Sonnet Written in the Churchyard at Middleton in Sussex by Charlotte Smith

 

Pressed by the Moon, mute arbitress of tides,

While the loud equinox its power combines,

The sea no more its swelling surge confines,

But o’er the shrinking land sublimely rides.

The wild blast, rising from the western cave,

Drives the huge billows from their heaving bed;

Tears from their grassy tombs the village dead,

And breaks the silent sabbath of the grave!
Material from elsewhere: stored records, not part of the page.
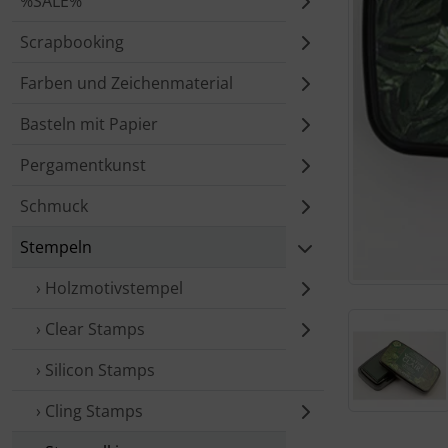
%SALE%
Scrapbooking
Farben und Zeichenmaterial
Basteln mit Papier
Pergamentkunst
Schmuck
Stempeln
› Holzmotivstempel
› Clear Stamps
› Silicon Stamps
› Cling Stamps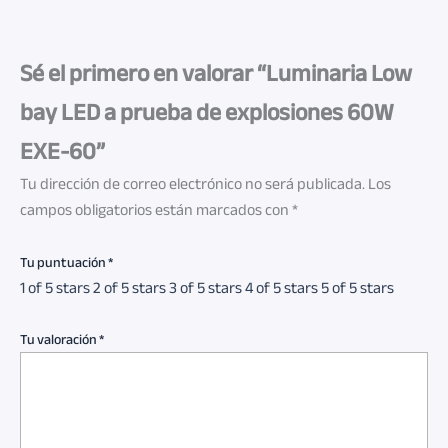
Sé el primero en valorar “Luminaria Low
bay LED a prueba de explosiones 60W
EXE-60”
Tu dirección de correo electrónico no será publicada.
Los
campos obligatorios están marcados con
*
Tu puntuación
*
1 of 5 stars
2 of 5 stars
3 of 5 stars
4 of 5 stars
5 of 5 stars
Tu valoración
*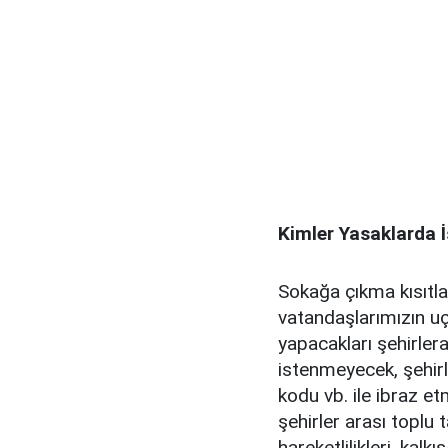
Kimler Yasaklarda 
Sokağa çıkma kısıtl
vatandaşlarımızın uç
yapacakları şehirlera
istenmeyecek, şehirl
kodu vb. ile ibraz et
şehirler arası toplu 
hareketlilikleri, kal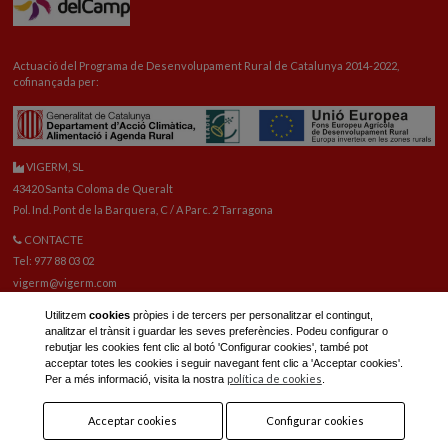
Actuació del Programa de Desenvolupament Rural de Catalunya 2014-2022,
cofinançada per:
VIGERM, SL
43420 Santa Coloma de Queralt
Pol. Ind. Pont de la Barquera, C / A Parc. 2 Tarragona
CONTACTE
Tel: 977 88 03 02
vigerm@vigerm.com
RECANVIS
Utilitzem
cookies
pròpies i de tercers per personalitzar el contingut,
Tel: 977 88 06 42
analitzar el trànsit i guardar les seves preferències. Podeu configurar o
Correu electrònic recanvis:
reca@vigerm.com
rebutjar les cookies fent clic al botó 'Configurar cookies', també pot
acceptar totes les cookies i seguir navegant fent clic a 'Acceptar cookies'.
OFICINA TÈCNICA
política de cookies
Per a més informació, visita la nostra
.
tel: 977 90 01 45
Acceptar cookies
Configurar cookies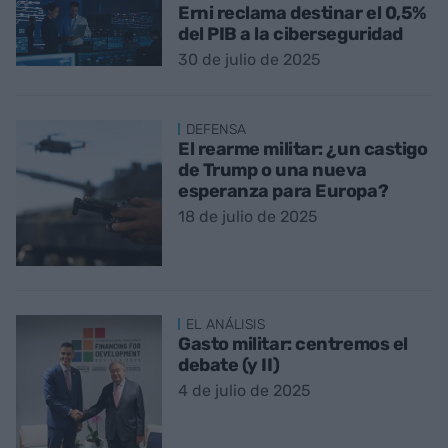
Erni reclama destinar el 0,5%
del PIB a la ciberseguridad
30 de julio de 2025
DEFENSA
El rearme militar: ¿un castigo
de Trump o una nueva
esperanza para Europa?
18 de julio de 2025
EL ANÁLISIS
Gasto militar: centremos el
debate (y II)
4 de julio de 2025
With shells and sea-weed mingled, on the shore,

Lo! their bones whiten in the frequent wave;

But vain to them the winds and waters rave;

They hear the warring elements no more:

While I am doomed, by life’s long storm oppressed,

To gaze with envy on their gloomy rest.

October Graveyard by Caroline Crosby Wilson

Here, where the decorous corpses lay,
With decent labels at the head,
Monotonous in green array,
A flaming mutiny has spread.
Where proper mourners knelt to pray
The dying dance upon the dead.

Yet the misshapen moon shall white
The scarlet to a silver shift,
And the late traveller’s throat grew tight
To see pale, tortured vapors lift,
And hear vague rustlings in the night,
Where ashen leaves descend and drift.